Só para você ter uma ideia, o item de onde extraí as duas citações do livro de Maryanne, recebeu dela o seguinte título: "A guerra contra a pobreza léxica". Ela afirma que as crianças provenientes de um meio linguisticamente pobre, já entram na educação infantil e nas classes de alfabetização em desvantagem e assim ela argumenta: "Não se trata simplesmente de uma questão do número de palavras que não se ouviu ou não se aprendeu. Se não se ouvem as palavras, não se aprendem os conceitos. Quando não estamos familiarizados com as formas sintáticas, sabemos menos da relação entre os acontecimentos em uma história. Uma pessoa que desconhece as formas narrativas tem menos capacidade para deduzir e fazer previsões. Se a tradição cultural e os sentimentos das outras pessoas nunca foram experimentados, compreender os sentimentos dos que nos rodeiam é mais difícil."4 Como você vê, tudo isso nos atinge diretamente: somos herdeiros de um país que ainda não conseguiu alfabetizar integralmente sua população; muitas crianças começam a patinar, sem sair do lugar, ainda na classe de alfabetização; temos um grande contingente de analfabetos funcionais e de pessoas sem acesso aos livros; e a leitura – vimos nas primeiras aulas – é tida como opção de lazer por pequeníssima parcela de brasileiros.
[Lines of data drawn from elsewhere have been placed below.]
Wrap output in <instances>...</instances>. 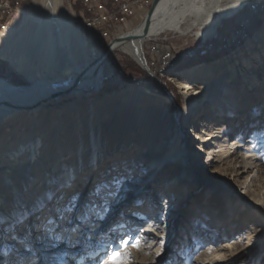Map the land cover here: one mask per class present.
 <instances>
[{
  "label": "rangeland",
  "instance_id": "1",
  "mask_svg": "<svg viewBox=\"0 0 264 264\" xmlns=\"http://www.w3.org/2000/svg\"><path fill=\"white\" fill-rule=\"evenodd\" d=\"M30 1L26 0L20 16H17L11 29L20 23L28 10ZM251 1H248L230 18L221 19L216 28L205 36H202L206 32L205 29L193 30L187 34L163 30L166 32L158 33L157 37L145 41L142 45L143 55L154 77H151L119 48L104 65L103 84L100 90L92 94H85L80 98L66 97L54 105L47 104L46 108L37 113L38 115L34 114L30 118L31 114H29L17 128H2L0 131L2 133L0 134L1 141L17 142L18 138L33 133L40 137L46 135L47 139L53 143L51 147L53 156L51 157L47 152L49 158L45 164L46 172L40 178L35 177L37 180L32 175L33 179L28 185V189H33L40 182L36 188L45 191V196L42 199L31 197V202H36V208L33 210L36 212L34 216L33 212H28L26 205H20V212L14 216L15 228L11 227L9 222L6 223L2 216L0 219L2 223H6V226L3 225L4 230L7 229L4 233L6 236H3L0 224V235H2L0 241L4 237L7 241L12 239L11 237L14 242L17 241L16 246H12L14 249H11L14 251L12 255L16 260L20 261L27 253V258L22 259L24 264L41 263L38 259L41 246L38 247L34 243L36 241L37 244L40 243L46 221L55 216L58 210L66 208L73 195L78 194V199H80L73 219L71 214V225L76 226L75 217L80 213L78 211L82 210L89 199V194L98 184L118 181L120 185H123L133 177L137 165L147 162V156H143L141 153L144 149L142 145L149 148L160 142V137L164 133V128L161 127V114L168 107V102L164 101V98L167 97L174 104V108L171 110L170 124L174 127L181 126L180 130L185 135L188 149L200 146V152L194 160L197 175L223 185L227 183L226 179H231L230 173L235 171L231 184L234 186L233 190L238 191L246 176L245 173L242 174L243 169L241 168L244 164L250 167L254 164L261 168L262 172V179L258 180L257 185L260 187L264 185V63L248 68L247 71H250V74L244 81L242 71L247 66H240L237 60L233 66L231 58V55H235L236 51L245 55L248 51L256 50L251 41L264 26V18L255 17L253 25H249L248 28L244 27L246 37L241 36L237 42L235 41L236 43H228V46L223 45L226 34L230 35V30L240 25V15L247 12ZM63 3L73 13L74 26L80 33L85 52L90 60L97 58L112 40L126 33L128 29L132 30L136 27L149 11L140 12L132 25L129 24L123 27L122 31L117 30V33H113L105 47L101 49L97 46L93 33L80 23L79 4L72 0H63ZM181 29H185V26H182ZM5 36L6 34L0 39V49ZM153 46L160 49L161 52H170L174 63L160 69L161 61L158 55L152 52ZM26 54L27 52L24 56L29 59L30 56ZM226 57L229 58L230 67L234 69L233 81L228 80L231 75L227 74L225 66L218 67L216 72L205 77L182 74L196 66L210 65ZM143 73L144 76H139ZM146 76L155 82V89L147 87ZM0 78L8 80L16 86L28 84L21 74L15 72L9 63L1 58ZM173 79H178L192 90L202 91L206 95L208 103L197 109L190 128L182 125L184 97ZM253 80L261 81V84H253ZM205 81L206 83H204ZM210 106L221 111L216 112L215 115H207ZM33 118L34 121H31ZM92 132L99 141L101 137L109 140L107 147L102 149L98 144L96 148L97 162H93L92 158L94 150L91 139ZM193 133H199L200 139H191ZM210 134L214 136L212 140H208ZM80 143L83 146L77 154L76 161L71 164V170H75V163H77V172L73 173L68 184H57L56 181L68 173L67 163L70 164L69 161L75 157L72 148ZM65 146L69 147L70 151L65 152ZM89 160L91 163L88 165ZM177 168L171 162L162 167L155 179L158 188L147 189L144 193L146 197L140 206L133 205L134 209L132 208L133 210L124 215L126 218L121 214L114 217L108 214L103 221L96 219L94 215L89 219L100 223L116 221L121 224H125V221L133 223L135 219H139L138 223H140V219L157 221L149 232L145 231L148 225L144 221L136 226L138 235H141V232L142 234L147 233L143 253L136 259L137 263L144 261L142 258L144 253L148 251L153 253L157 248H160L163 264H194L193 258L197 254L206 249L207 245L216 246L219 243L216 241L219 235L225 236L228 232L235 243L230 251L220 252L226 258V262L222 264H264V247L259 246L258 252L254 253L252 258L248 254L257 242L260 231L264 230L262 218L254 216L249 210H244L239 214L231 215V217L223 212L220 217H217L218 221H215L213 211L222 212L224 209L215 191L207 192L196 189L194 194L187 198V204L160 205L156 208V212H151L153 210L150 207L151 202H154L155 205L163 202L162 196H165L166 193L162 190V185ZM47 178H51L53 181L49 183L46 181ZM180 182L184 183L186 180H180ZM69 184H72L71 187ZM85 184L87 187L83 188ZM18 197L17 195L16 201H20ZM65 199L66 201H64ZM97 202L99 203V201ZM65 203L66 206H63ZM129 205L131 203H128ZM25 213H27V217L21 222L19 218ZM209 213L212 216L208 217ZM155 216L157 217L153 219ZM174 218L176 219L174 220ZM89 219L85 221L84 225L87 221L89 222ZM221 226L222 228H220ZM65 227L70 228L67 223ZM83 227L76 232L75 236H72V239L79 240L78 244L84 241L85 245H90L89 235L91 232H87ZM104 232L108 233V231ZM85 234H88L86 239H84ZM110 234L109 232L108 236ZM99 237L101 238V236H97L96 240L102 242ZM161 240L163 241L162 245L157 243ZM44 243L45 241L42 239V248L45 247ZM91 245H97V241L96 244ZM24 246L25 253L19 254L18 251ZM46 263L44 261V264Z\"/></svg>",
  "mask_w": 264,
  "mask_h": 264
},
{
  "label": "bare ground",
  "instance_id": "2",
  "mask_svg": "<svg viewBox=\"0 0 264 264\" xmlns=\"http://www.w3.org/2000/svg\"><path fill=\"white\" fill-rule=\"evenodd\" d=\"M248 1L250 0H162L156 7L154 21L148 27L145 35L142 33L143 25L140 22L132 29L134 30L133 37L125 40L128 37L127 34L132 31L128 29L126 33L116 39L122 41L120 49L123 52L128 54L146 72H151L143 55L142 45L145 41H148L163 30L187 34L193 30L205 29L206 32L202 35L205 36L216 28L221 19L234 15ZM253 2L254 0L250 3ZM182 26H185V29L182 30ZM242 36L246 37V33ZM263 37L264 26L251 41L256 50L248 51L245 55L236 51L235 55H231L232 65L237 60L240 66H247L242 71L244 73V81H246L248 74H250V71H247L248 68L264 63ZM235 41L237 42V39H231L229 43H236ZM226 45L228 46V44ZM26 52V55L30 56L29 59L24 56ZM248 53L250 54L248 55ZM0 58L8 62L15 72L21 74L32 88H14V85L8 80L0 78V131L5 127L9 129L17 128L20 126V123L25 121V118L29 114H31L29 115L31 118V116L46 108L47 104L54 105L61 99L70 97L65 94L60 95L66 88H74L76 91H90L92 89L96 90L100 85L101 72L99 71L98 59H88L80 33L74 26L73 13L64 6L63 0H31L28 10L23 15L20 23L6 33L0 49ZM228 59L226 57L210 65L196 66L186 72H182V74H195L199 77H205L216 72L218 67L225 66L227 74L231 75L228 80L231 81L235 75L234 69L228 63ZM173 80L184 97L182 125L190 128L197 109L208 103L206 95L202 91L192 90L178 79ZM252 83L261 84V81L253 80ZM50 94L52 96H49ZM83 95L85 94L78 93L72 96L80 98ZM164 101L168 102V107L161 114V127L164 128V133L160 137V142L154 147L149 148L144 146V144L142 145L144 149L141 153H143V156H147L148 160L143 165H137V168L134 169L133 177L121 185L122 191L120 197L113 202L109 215L114 217L117 214H121L125 217L126 213L134 209L133 205L140 206L146 197V194L144 195L146 190L158 188L157 181L155 180L158 171L162 167H165L168 162H171L172 165L178 168L177 170L174 169L162 185V190L166 193L165 196H162L163 202L159 205L151 202L150 207L153 208L151 212H156V208L160 207V205L170 206L176 204L178 206L182 203L187 204V198L193 195L196 189H200L207 192L215 191L220 203L223 204L224 209L222 212L213 211L215 221H218L217 217H220L223 212L227 213L228 217H231L233 214L249 210L254 216L261 217L264 222V185H261V187L257 185L258 180L262 179L261 168L254 166V164V167L244 164L241 169H243L242 174L245 173L246 176L242 187L238 191L233 190L234 186L231 184L236 173L235 171L230 173L231 179H226L227 183L223 185L218 184V182L214 183L204 176L197 175L194 160L200 152V146L188 149L185 135L180 130L181 126L174 127L170 124L172 118L171 110L174 108L173 101L169 97L164 98ZM218 111L220 112L221 110L210 106L207 115H215ZM31 121H34V118ZM209 136L208 140L214 138L213 134ZM91 137L94 148L92 158L93 162H97L96 148L98 144H100V148L102 149L107 147L109 140L101 137L99 141L93 132ZM191 139L199 140L200 134L193 133ZM52 144L46 135L40 137L33 133L29 136L26 135L18 138L17 142L9 140L1 141L0 139V219L2 216V219L6 223L9 222L13 228H15L14 216L20 212V205H26L28 212H33L34 216L36 212L33 210L36 208V202H31V197L42 199L45 196L44 189L40 191L36 188L40 182L33 189H28V185L33 176L37 180L35 177L40 178L46 172L45 164L48 161L47 159L49 155L53 156L51 153ZM81 146L83 145L80 143L72 148L75 157L69 161L70 164L66 162L68 173H65L60 180L56 181L57 184H68L73 173L77 172V163H75V170H71V164L76 161ZM67 151H70L69 147L65 146V152ZM90 161H88L89 163L87 162L88 165L91 163ZM251 177L252 179H250ZM51 178H47L46 181L52 182ZM180 180H186L185 184L181 183ZM86 184L83 188L87 187ZM71 185L69 184L70 187ZM17 195L20 201H16ZM79 201L80 199H78V206ZM128 203H131V205L128 206ZM63 206H66V203ZM60 210L62 211V209ZM75 211L72 213V219L74 218ZM157 214L159 213L157 212ZM209 216H212V214L209 213ZM130 219L132 220V218ZM138 220L135 219L133 223L125 221V224H121L116 221H104L100 223L94 219H89V222H86L83 229L91 232L89 235L90 245L79 246L80 244H76L74 248H68L63 242L56 248H47L49 241L45 234H43V231L40 243L37 244V241L34 243L38 247L41 246L39 249L40 254L38 255L40 264H44V261L47 262L46 264H53V256H61L64 252H68L69 255L63 258L70 264H77L78 261H82V264H97V260L103 256L102 249L108 241L115 240L119 242L120 238L131 239V236H134L139 242V250L129 247V251L132 254L131 264H163L162 256L156 255L157 251L161 252L160 248H157L153 253L149 251L144 253L142 256L144 261L140 263L136 262L138 256L143 253L144 241L147 236V233L142 234V232L141 235H138L136 226L144 221L148 225L145 231L149 232L157 222L151 219H140V223H138ZM5 222L2 223V220H0L3 236L5 235V231H7V229L4 230V226H6ZM65 225L66 223L63 227ZM68 225L69 227H73V224ZM103 230L111 234L113 233L112 236L111 234L108 236V233H105ZM59 231L60 229L58 228L57 232ZM129 233H131V236L128 235ZM76 234L73 233L72 236ZM87 235L85 234L84 239H86ZM97 236H101L99 239L103 240V244L100 242L102 245H91L96 244L95 242L98 241L96 240ZM5 238H2L3 240L0 241V264H24L22 259L27 258V253L20 261L16 260L12 255L14 251L11 249H14L12 246H16L17 241L14 242L13 237L8 241ZM42 239L45 241V247L43 248L41 244ZM257 239L252 250L248 252L251 258L254 253L258 252L259 246L264 247V230L260 231ZM216 241H219L216 246L207 245L206 249L197 254L193 258V263L222 264L226 262V258L220 252L223 253L226 250L227 252L231 250L234 245L233 243H235L233 242V237H230L227 232L225 236L219 235ZM16 250L18 251V248ZM24 251H26L25 246L18 253L20 254ZM46 255L49 256L46 258ZM72 257H75V259ZM29 259L31 258L29 257Z\"/></svg>",
  "mask_w": 264,
  "mask_h": 264
},
{
  "label": "built area",
  "instance_id": "3",
  "mask_svg": "<svg viewBox=\"0 0 264 264\" xmlns=\"http://www.w3.org/2000/svg\"><path fill=\"white\" fill-rule=\"evenodd\" d=\"M80 6V23L93 33L99 48H104L109 37L117 30L135 22L138 14L149 10L154 0H72ZM26 0H0V39L11 29L17 16H20ZM245 14L240 15V25L230 30V36L224 38L223 45L231 39H240L244 27L253 25L255 17L264 18V0H256L247 7ZM226 39V42H225ZM152 52L160 59V69L174 63L171 53L153 46ZM161 74V70L159 71Z\"/></svg>",
  "mask_w": 264,
  "mask_h": 264
},
{
  "label": "snow or ice",
  "instance_id": "4",
  "mask_svg": "<svg viewBox=\"0 0 264 264\" xmlns=\"http://www.w3.org/2000/svg\"><path fill=\"white\" fill-rule=\"evenodd\" d=\"M121 191L122 187L118 181L98 184L89 194L88 201L76 216L77 225L66 228L63 227L64 223L71 224V214L78 207V194L73 195L69 199L66 208L62 211L58 210L55 216L46 221L44 234L49 241L47 248H56L61 242L65 243L68 248L78 244L79 240L74 241L72 234L80 231L85 221L91 218L92 215L100 221L105 220L109 214L111 204L118 200ZM26 217L27 213L22 214L19 219L22 222ZM58 228L61 230L60 232H57ZM128 235L131 236V233ZM157 243L162 245L163 241H157ZM129 247L139 250V242L134 236H131V239L122 237L119 242L115 240L108 241L102 249L103 256L97 261V264H131L132 254ZM68 255V252H64L61 256L54 255L52 258L53 264H68L63 258ZM156 255L160 256L161 252L157 251ZM72 258L75 259V257ZM77 264H82V261H78Z\"/></svg>",
  "mask_w": 264,
  "mask_h": 264
},
{
  "label": "water",
  "instance_id": "5",
  "mask_svg": "<svg viewBox=\"0 0 264 264\" xmlns=\"http://www.w3.org/2000/svg\"><path fill=\"white\" fill-rule=\"evenodd\" d=\"M162 0H154L149 11L146 13V15L143 17L142 21H141V24L143 25V35L146 34V31L148 29V27L153 23L154 21V13H155V10H156V7L158 6V4L161 2ZM246 3L243 4V6L245 5ZM233 16V15H231ZM230 16V17H231ZM230 17H227V18H224V19H228ZM166 31H163L161 33H164ZM160 34V33H159ZM159 34L157 35H154V38L157 37ZM128 37L125 39V40H128L129 38L133 37L134 36V30L130 31L128 34ZM122 45V41L120 39H114L112 40L107 46L106 48L104 49V51L97 57L98 59V65H99V71L101 72V77H100V85L99 87L96 89V90H90V91H87V90H74V88H66L65 90H63V92L60 93L61 94H65V95H68V96H72V95H77L78 93L79 94H87V93H93L94 91L97 92L98 90L101 89L102 87V84H103V74H104V65L106 64V62L108 61V59L116 52L119 50L120 46ZM92 64V63H90ZM103 71V72H102ZM148 74L151 76V77H154L153 73L151 72H148ZM25 87H29L31 88V86L29 85V83L27 85H22V86H16L14 85V88H25ZM32 89V88H31ZM33 91V90H32ZM43 91H46V90H43ZM49 96H52V94H50Z\"/></svg>",
  "mask_w": 264,
  "mask_h": 264
},
{
  "label": "trees",
  "instance_id": "6",
  "mask_svg": "<svg viewBox=\"0 0 264 264\" xmlns=\"http://www.w3.org/2000/svg\"><path fill=\"white\" fill-rule=\"evenodd\" d=\"M139 76H144V73L143 74H140ZM146 80L148 81V84L146 83L147 87L150 88V89H155V87H156L155 82L150 77H148V76H146L145 81ZM177 102L179 103V101H177Z\"/></svg>",
  "mask_w": 264,
  "mask_h": 264
}]
</instances>
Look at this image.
1Esta citação encontra-se em Rego, Lúcia Lins Browne. Literatura infantil: Uma nova perspectiva da alfabetização na pré-escola. São Paulo: FTD, 1988, p. 51.
2Wolf, Maryanne. Cómo aprendemos a leer – Historia y ciencia del cerebro y la lectura. Barcelona: Ediciones B, 2008, p. 127 ( tradução nossa do espanhol).
3Idem, p. 126
4Id., p. 126. "Se a tradição cultural e os sentimentos das outras pessoas nunca foram experimentados..." Através das histórias, em situações fictícias, aprendemos sobre os sentimentos dos outros.